Leaked report calls for the return of the Welsh Development Agency

The WDA was abolished by the Welsh Government in 2006

The WDA logo was once a familiar sight in Wales

The Welsh Government should reverse a decision made a decade and a half ago and bring back a development agency for Wales, according to the world’s foremost organisation dedicated to economic progress.

Next week the Organisation for Economic Cooperation and Development (OECD) is due to publish a major report, making recommendations about how to fix the Welsh economy. A draft of the report was leaked to the Western Mail.

Until it was abolished in 2006, the Welsh Development Agency (WDA) was responsible for attracting inward investment to Wales.

The then First Minister Rhodri Morgan decided to scrap the organisation after a series of spending scandals, and as part of the so-called Bonfire of the Quangos, which was aimed at making public spending more directly accountable by bringing functions in-house.

But opposition parties and some business groups have claimed the disappearance of the WDA has put Wales at a disadvantage when creating new jobs.

Among a host of other recommendations, the OECD report says it would be in the interests of Wales to have a development agency again.

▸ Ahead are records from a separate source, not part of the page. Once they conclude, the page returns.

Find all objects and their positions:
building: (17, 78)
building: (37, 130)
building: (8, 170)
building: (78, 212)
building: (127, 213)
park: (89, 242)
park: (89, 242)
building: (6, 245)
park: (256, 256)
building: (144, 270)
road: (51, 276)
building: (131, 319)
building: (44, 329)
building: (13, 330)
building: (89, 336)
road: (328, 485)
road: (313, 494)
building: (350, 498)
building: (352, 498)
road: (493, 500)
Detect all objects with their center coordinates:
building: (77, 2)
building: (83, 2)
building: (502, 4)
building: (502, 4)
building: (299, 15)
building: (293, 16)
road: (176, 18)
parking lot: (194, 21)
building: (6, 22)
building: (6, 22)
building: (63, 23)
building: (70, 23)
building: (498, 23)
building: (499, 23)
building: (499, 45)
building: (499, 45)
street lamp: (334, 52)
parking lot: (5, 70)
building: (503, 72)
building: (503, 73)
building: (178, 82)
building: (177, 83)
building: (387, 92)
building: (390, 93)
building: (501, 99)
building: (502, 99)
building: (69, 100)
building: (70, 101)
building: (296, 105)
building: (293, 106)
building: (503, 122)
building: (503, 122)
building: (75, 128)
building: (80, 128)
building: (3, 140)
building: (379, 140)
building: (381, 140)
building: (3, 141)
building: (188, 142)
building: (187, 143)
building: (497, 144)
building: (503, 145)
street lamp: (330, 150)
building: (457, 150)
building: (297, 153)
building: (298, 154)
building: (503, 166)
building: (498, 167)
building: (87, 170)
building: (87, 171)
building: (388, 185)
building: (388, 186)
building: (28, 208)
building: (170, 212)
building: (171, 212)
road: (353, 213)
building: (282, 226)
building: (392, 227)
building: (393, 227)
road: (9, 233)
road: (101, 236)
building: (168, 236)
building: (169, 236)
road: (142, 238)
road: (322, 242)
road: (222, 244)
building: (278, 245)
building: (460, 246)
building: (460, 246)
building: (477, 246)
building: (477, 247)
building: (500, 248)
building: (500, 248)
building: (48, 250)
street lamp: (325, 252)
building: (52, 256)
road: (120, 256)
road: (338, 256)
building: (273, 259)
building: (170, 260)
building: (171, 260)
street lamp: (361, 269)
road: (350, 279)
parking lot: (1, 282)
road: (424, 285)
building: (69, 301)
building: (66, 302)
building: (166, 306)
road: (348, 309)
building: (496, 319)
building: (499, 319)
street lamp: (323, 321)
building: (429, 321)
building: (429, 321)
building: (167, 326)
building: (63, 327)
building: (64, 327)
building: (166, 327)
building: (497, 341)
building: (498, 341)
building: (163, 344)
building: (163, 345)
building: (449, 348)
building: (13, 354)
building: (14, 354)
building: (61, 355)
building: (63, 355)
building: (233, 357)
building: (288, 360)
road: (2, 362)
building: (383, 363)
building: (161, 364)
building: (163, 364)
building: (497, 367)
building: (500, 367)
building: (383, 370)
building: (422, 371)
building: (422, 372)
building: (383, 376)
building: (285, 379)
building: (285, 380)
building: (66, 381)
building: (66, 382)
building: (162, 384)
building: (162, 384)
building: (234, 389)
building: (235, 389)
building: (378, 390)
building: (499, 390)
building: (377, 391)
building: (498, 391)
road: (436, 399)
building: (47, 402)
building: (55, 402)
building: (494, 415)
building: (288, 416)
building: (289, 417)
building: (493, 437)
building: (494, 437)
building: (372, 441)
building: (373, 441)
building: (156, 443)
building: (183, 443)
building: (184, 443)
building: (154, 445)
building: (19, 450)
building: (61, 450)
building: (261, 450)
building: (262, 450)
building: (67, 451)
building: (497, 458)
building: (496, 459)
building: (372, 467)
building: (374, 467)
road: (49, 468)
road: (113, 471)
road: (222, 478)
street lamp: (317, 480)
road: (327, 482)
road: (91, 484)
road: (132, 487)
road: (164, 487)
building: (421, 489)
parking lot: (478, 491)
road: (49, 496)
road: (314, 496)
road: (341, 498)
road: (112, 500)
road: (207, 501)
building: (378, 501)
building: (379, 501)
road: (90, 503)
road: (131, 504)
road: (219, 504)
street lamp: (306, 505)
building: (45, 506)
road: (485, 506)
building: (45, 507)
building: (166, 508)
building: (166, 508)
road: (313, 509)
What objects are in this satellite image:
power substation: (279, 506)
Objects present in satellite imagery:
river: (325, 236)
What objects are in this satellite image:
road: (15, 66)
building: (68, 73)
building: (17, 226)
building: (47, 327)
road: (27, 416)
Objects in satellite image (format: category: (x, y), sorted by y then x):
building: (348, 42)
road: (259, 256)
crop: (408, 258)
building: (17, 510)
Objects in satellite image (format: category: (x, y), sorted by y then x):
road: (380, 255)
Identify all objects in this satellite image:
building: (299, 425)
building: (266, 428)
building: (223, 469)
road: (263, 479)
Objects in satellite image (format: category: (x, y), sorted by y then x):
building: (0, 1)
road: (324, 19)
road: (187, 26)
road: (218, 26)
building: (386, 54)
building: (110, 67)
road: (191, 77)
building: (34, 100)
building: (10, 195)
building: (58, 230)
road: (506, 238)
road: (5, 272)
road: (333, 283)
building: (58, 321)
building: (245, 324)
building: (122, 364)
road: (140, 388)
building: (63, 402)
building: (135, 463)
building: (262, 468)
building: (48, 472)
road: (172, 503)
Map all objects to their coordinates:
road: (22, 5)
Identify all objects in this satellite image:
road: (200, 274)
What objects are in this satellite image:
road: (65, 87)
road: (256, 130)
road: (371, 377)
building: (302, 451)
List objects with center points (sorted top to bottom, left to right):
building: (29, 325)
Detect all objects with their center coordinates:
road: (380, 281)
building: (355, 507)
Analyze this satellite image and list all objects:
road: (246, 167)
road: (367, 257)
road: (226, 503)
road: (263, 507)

Margaret Thatcher in Wales with (left to right) Gwyn Jones of the Welsh Development Agency and Welsh Secretary Peter Walkerin November 1989

It states: "Reintroducing a regional development agency that is strategically oriented to support implementing regional development investment policy, including internationally, could help build capacity in both the public and private sectors.

"By creating a horizontal agency, potentially housed within the proposed Office for Regional Development and Investment, but not responsible to any individual line minister or department, it can operate across sectors and across silos.